Though the entries hold pictures, only their text should be duplicated, exactly and in full.
*** Opening of Records for this exercise ***
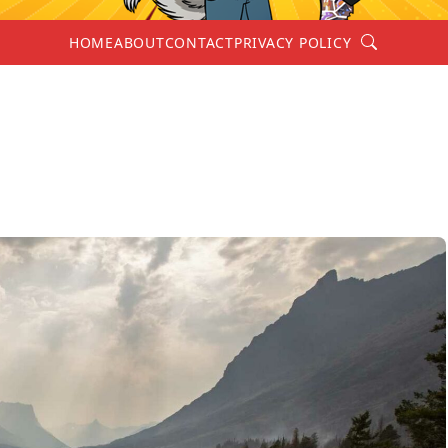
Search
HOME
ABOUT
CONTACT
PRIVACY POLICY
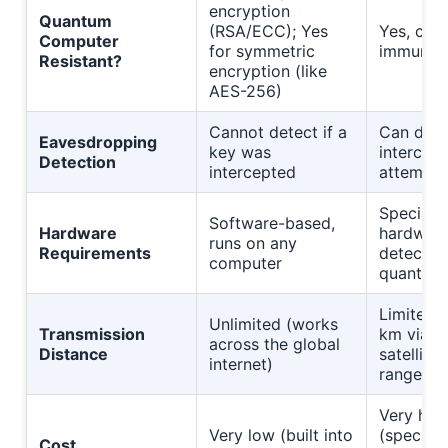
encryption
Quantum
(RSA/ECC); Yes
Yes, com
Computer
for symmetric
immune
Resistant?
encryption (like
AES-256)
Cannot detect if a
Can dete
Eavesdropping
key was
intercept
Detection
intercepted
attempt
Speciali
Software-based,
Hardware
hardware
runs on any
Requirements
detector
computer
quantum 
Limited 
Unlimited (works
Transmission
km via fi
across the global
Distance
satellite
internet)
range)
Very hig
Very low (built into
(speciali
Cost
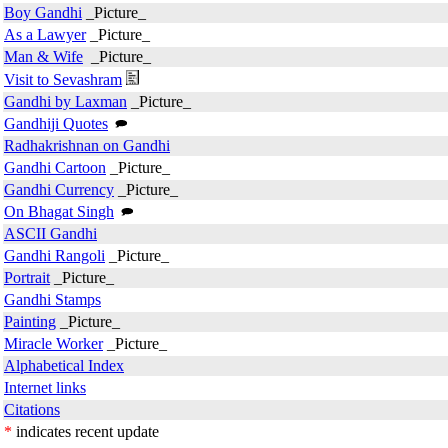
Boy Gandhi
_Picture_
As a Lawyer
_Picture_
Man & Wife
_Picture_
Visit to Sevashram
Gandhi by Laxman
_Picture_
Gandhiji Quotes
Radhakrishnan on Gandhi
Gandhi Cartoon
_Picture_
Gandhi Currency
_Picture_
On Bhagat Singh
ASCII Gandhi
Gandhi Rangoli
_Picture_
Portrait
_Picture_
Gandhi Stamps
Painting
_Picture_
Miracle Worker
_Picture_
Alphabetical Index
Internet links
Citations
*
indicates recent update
*** Close of Records for this exercise ***
◆ **Written answer**
Search
HOME
ABOUT
CONTACT
PRIVACY POLICY
encryption
Quantum
(RSA/ECC); Yes
Yes, com
Computer
for symmetric
immune
Resistant?
encryption (like
AES-256)
Cannot detect if a
Can dete
Eavesdropping
key was
intercept
Detection
intercepted
attempt
Speciali
Software-based,
Hardware
hardware
runs on any
Requirements
detector
computer
quantum 
Limited 
Unlimited (works
Transmission
km via fi
across the global
Distance
satellite
internet)
range)
Very hig
Very low (built into
(speciali
Cost
Boy Gandhi
_Picture_
As a Lawyer
_Picture_
Man & Wife
_Picture_
Visit to Sevashram
Gandhi by Laxman
_Picture_
Gandhiji Quotes
Radhakrishnan on Gandhi
Gandhi Cartoon
_Picture_
Gandhi Currency
_Picture_
On Bhagat Singh
ASCII Gandhi
Gandhi Rangoli
_Picture_
Portrait
_Picture_
Gandhi Stamps
Painting
_Picture_
Miracle Worker
_Picture_
Alphabetical Index
Internet links
Citations
*
indicates recent update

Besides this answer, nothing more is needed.